> [Texto proporcionado]
%%

Un gran impacto social y ambiental sobre países vecinos, como Bolivia, tendría la instalación de hidroeléctricas brasileñas en la Amazonía, de acuerdo al experto brasileño y profesor de la Universidad Federal de Rondonia, Luis Novoa.

Entre los problemas que enumera el especialista figuran potenciales inundaciones, epidemias, efectos sobre el cambio climático, la pérdida de biodiversidad y la decadencia de la economía agroextractivista local.

Sin embargo, otros expertos brasileños, como los de la Universidad Federal de Río de Janeiro, creen lo contrario, de acuerdo a El Diario.

El profesor Nivalde de Castro dice que la construcción de represas se da “con el máximo respeto y adecuación a la legislación ambiental”, acogiendo las demandas de los movimientos sociales y ambientales.

Según este docente la apuesta brasileña por la hidroelectricidad y las energías renovables reforzarán el “carácter verde” de su economía y configurarán una matriz energética más sana y mucho más sostenible. Los beneficios son múltiples, agregó.

Potenciales inversiones en Bolivia. Estos factores también pesan en el ánimo de las autoridades bolivianas, junto a la necesidad de cristalizar los planes de exportación de electricidad.

Los planes del Ministerio de Hidrocarburos y Energía y de la Empresa Nacional de Electricidad (ENDE), dan cuenta, por ejemplo, de inversiones por encima de los US$5.000 millones  para impulsar más de una decena de proyectos hidroeléctricos en todo el país.

%%

> [Datos de entrada]
%%

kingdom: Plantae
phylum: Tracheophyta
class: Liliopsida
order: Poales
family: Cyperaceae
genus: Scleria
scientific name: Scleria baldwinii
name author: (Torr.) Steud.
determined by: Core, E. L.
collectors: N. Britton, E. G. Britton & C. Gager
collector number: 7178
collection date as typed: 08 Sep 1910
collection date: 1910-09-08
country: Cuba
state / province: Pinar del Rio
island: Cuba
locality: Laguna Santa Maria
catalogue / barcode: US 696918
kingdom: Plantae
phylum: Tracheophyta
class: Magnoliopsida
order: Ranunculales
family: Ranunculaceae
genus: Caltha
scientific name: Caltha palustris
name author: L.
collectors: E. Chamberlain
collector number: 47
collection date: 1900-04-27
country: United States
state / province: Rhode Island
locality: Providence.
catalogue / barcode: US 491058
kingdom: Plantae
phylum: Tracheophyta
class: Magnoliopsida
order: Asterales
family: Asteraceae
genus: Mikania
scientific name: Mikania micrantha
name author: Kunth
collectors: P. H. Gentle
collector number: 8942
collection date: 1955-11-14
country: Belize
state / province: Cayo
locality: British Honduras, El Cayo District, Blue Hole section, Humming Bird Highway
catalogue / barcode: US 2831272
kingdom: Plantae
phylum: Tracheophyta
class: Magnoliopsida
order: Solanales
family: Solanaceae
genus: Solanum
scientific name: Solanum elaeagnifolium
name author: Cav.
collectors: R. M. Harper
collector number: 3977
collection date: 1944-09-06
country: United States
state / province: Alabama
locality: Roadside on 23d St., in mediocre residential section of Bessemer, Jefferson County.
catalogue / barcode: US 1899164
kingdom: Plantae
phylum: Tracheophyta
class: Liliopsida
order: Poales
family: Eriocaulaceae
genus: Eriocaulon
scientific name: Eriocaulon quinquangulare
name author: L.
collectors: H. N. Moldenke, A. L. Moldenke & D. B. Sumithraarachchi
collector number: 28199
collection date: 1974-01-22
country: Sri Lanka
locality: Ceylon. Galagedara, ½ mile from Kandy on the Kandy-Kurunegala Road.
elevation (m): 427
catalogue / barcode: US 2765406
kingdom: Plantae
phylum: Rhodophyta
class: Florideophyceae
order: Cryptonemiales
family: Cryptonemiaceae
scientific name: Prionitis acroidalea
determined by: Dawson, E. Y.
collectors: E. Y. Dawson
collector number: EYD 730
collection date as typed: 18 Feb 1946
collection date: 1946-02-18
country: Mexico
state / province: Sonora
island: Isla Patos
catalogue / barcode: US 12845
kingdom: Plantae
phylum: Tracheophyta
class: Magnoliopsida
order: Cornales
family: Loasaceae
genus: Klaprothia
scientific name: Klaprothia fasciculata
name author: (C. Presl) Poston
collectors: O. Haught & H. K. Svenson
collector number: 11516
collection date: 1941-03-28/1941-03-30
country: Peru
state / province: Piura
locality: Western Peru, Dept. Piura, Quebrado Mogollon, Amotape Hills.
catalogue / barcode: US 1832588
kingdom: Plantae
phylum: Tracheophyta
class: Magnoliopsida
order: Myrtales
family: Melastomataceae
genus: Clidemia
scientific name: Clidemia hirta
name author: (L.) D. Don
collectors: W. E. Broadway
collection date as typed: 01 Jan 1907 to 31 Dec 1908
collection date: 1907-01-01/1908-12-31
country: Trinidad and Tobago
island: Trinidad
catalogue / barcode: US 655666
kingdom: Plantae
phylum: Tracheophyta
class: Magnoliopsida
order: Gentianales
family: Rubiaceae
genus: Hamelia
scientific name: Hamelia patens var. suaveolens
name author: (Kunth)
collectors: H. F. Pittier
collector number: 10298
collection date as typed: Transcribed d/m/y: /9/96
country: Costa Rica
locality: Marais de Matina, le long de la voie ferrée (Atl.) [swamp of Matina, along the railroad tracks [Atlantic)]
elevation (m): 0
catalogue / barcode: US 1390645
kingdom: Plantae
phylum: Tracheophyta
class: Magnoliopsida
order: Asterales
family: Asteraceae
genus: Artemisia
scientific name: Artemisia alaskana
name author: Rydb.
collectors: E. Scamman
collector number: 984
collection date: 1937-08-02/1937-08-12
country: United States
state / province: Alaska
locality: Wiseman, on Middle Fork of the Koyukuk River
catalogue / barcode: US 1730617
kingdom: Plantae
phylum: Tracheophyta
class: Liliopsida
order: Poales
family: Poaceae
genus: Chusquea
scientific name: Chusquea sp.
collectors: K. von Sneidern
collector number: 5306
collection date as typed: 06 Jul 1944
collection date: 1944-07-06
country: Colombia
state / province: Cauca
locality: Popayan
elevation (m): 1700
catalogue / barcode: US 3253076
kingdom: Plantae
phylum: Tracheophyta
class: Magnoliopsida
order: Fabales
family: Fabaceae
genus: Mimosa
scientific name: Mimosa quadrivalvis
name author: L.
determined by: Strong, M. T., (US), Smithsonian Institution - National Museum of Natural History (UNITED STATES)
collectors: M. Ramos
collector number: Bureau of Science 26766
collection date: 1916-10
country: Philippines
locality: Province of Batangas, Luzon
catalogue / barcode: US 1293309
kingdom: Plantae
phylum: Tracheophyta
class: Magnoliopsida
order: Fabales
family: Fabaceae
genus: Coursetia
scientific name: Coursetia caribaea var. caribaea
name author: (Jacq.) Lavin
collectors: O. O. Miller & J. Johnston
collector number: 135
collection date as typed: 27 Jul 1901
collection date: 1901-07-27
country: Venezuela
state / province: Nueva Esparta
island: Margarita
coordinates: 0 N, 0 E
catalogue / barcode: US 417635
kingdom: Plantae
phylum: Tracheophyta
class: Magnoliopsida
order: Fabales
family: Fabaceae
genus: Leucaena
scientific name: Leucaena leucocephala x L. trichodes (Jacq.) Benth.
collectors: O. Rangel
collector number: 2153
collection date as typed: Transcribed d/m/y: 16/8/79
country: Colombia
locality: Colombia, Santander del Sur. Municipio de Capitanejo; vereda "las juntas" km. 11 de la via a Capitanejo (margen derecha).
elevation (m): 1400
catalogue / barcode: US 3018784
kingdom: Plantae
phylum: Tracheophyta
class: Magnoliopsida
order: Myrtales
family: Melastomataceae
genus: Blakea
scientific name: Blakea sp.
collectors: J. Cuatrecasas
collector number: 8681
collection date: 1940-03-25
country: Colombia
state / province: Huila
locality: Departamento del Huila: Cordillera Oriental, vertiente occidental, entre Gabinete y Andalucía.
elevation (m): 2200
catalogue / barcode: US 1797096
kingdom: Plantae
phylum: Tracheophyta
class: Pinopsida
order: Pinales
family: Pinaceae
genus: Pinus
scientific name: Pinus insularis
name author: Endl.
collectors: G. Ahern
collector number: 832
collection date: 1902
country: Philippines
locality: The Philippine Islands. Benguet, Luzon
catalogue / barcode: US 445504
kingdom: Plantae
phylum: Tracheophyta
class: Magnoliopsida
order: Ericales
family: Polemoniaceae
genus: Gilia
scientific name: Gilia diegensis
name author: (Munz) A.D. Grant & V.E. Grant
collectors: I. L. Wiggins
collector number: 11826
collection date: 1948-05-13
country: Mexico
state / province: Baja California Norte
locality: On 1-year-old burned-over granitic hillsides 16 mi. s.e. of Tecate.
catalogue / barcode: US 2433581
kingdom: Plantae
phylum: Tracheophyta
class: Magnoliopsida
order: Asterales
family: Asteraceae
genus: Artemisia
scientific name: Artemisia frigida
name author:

%%

> [Tareas a realizar]
• a. Reproduzca del texto sobre las hidroeléctricas en la Amazonía todo el pasaje que va desde "Un gran impacto" hasta "a El Diario.".
• b. Responda, según el texto sobre las hidroeléctricas en la Amazonía:
(i) ¿En qué universidad es profesor Luis Novoa?
(ii) ¿Qué universidad se menciona como la de otros expertos brasileños que opinan lo contrario?
(iii) ¿Por encima de qué monto están las inversiones previstas para los proyectos hidroeléctricos en Bolivia?
• c. Prosiga el texto sobre las hidroeléctricas en la Amazonía a partir de su última oración.

> [Respuestas]
• a.
Un gran impacto social y ambiental sobre países vecinos, como Bolivia, tendría la instalación de hidroeléctricas brasileñas en la Amazonía, de acuerdo al experto brasileño y profesor de la Universidad Federal de Rondonia, Luis Novoa.

Entre los problemas que enumera el especialista figuran potenciales inundaciones, epidemias, efectos sobre el cambio climático, la pérdida de biodiversidad y la decadencia de la economía agroextractivista local.

Sin embargo, otros expertos brasileños, como los de la Universidad Federal de Río de Janeiro, creen lo contrario, de acuerdo a El Diario.

• b.
(i) En la Universidad Federal de Rondonia.
(ii) La Universidad Federal de Río de Janeiro.
(iii) Por encima de los US$5.000 millones.

• c.
Agenda hidroeléctrica regional. La construcción de grandes represas y el despegue a gran escala de la hidroelectricidad está ya en la agenda inmediata de los gobiernos de Brasil, Perú y Bolivia, según el informe de la Plataforma Energética.

“Hay planes en marcha, acuerdos bilaterales ya firmados y mucha expectativa en la región, no exentos, sin embargo, de crecientes advertencias de que los riesgos e impactos negativos de esta expansión puedan pesar mucho más que sus potenciales beneficios, especialmente en Bolivia”, sostiene el informe.

Beneficios y costos. En la cuenta de los beneficios algunos ya inscriben millonarios ingresos por la exportación de electricidad a los países vecinos, el aumento de la cobertura eléctrica, el impulso al desarrollo regional y la necesaria diversificación de la matriz energética.

En el lado de los daños, otros apuntan a la destrucción e inundación de vastos territorios con gran riqueza natural y biodiversidad, desplazamiento de poblaciones, alteraciones severas en la vida silvestre de la región y, beneficios económicos menores a los esperados que no alcanzarían para cubrir los costos socioambientales de estos megaproyectos.